Risk management helps traders prevent the downside of a trade. More risk means a bigger chance of tangible, positive outcomes or a higher chance of major losses. Therefore, the ability to manage risk to maximize gains and minimize losses is a key skill for traders.
What does it take? When entering and exiting positions, you should establish the correct position size, set stop losses, and control emotions. When implemented well, these measures can prove to be the difference between profitability and being a losing trader. Simply put, focus on risk, not on profit.
6. Knowing vs. Doing
Knowing does not mean doing. In trading, there are a few guidelines traders should follow to succeed, which often go ignored.
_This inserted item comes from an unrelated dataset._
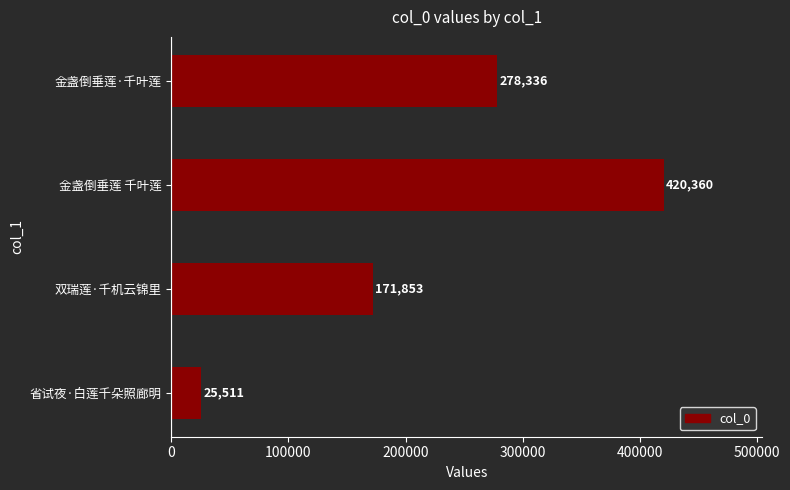

What is the difference between the maximum and minimum values?

394849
These guidelines are about:
- making a trading plan;
- focusing on one or two strategies;
- sticking to the trading plan;
- trading in a demo account until it proves profitable over many trades.
People read these tips so frequently that they stop considering them to be the real ones. That’s the difference between knowing a concept and following it strictly. Instead of following these tips, they do quite opposite things.
Winners never quit, quitters never win.
Traders need a system to follow it religiously. It’s not about the lack of knowledge. It’s about psychology and discipline. If you stick to three values – dedication, time, and effort, you will eventually come to a stage where you know when to jump to catch a rat. You need a disciplined mind unattached to money, that’s the only way to succeed in trading. Treat it like a business and focus on long-term growth.
7. Anchoring bias
This tendency is about a misplaced reliance on an initial piece of information, regardless of its relevance. It can have unpleasant consequences in trading, as traders make inadequate assessments of assets’ worth grounded on the anchor value.
You can avoid it by doing comprehensive research and analysis of the Forex market to define your own anchor.
Your biases and lack of experience impact the way you make and implement trading decisions a lot. Knowing what you should or shouldn’t do isn’t enough. You need to build healthy trading habits to help prevent biases from clouding your judgments.
Trading is not just about making money, it’s also about personal growth and self-discovery. So, equip yourself with our tips, stay resilient, and enjoy the journey as you work towards achieving your trading goals.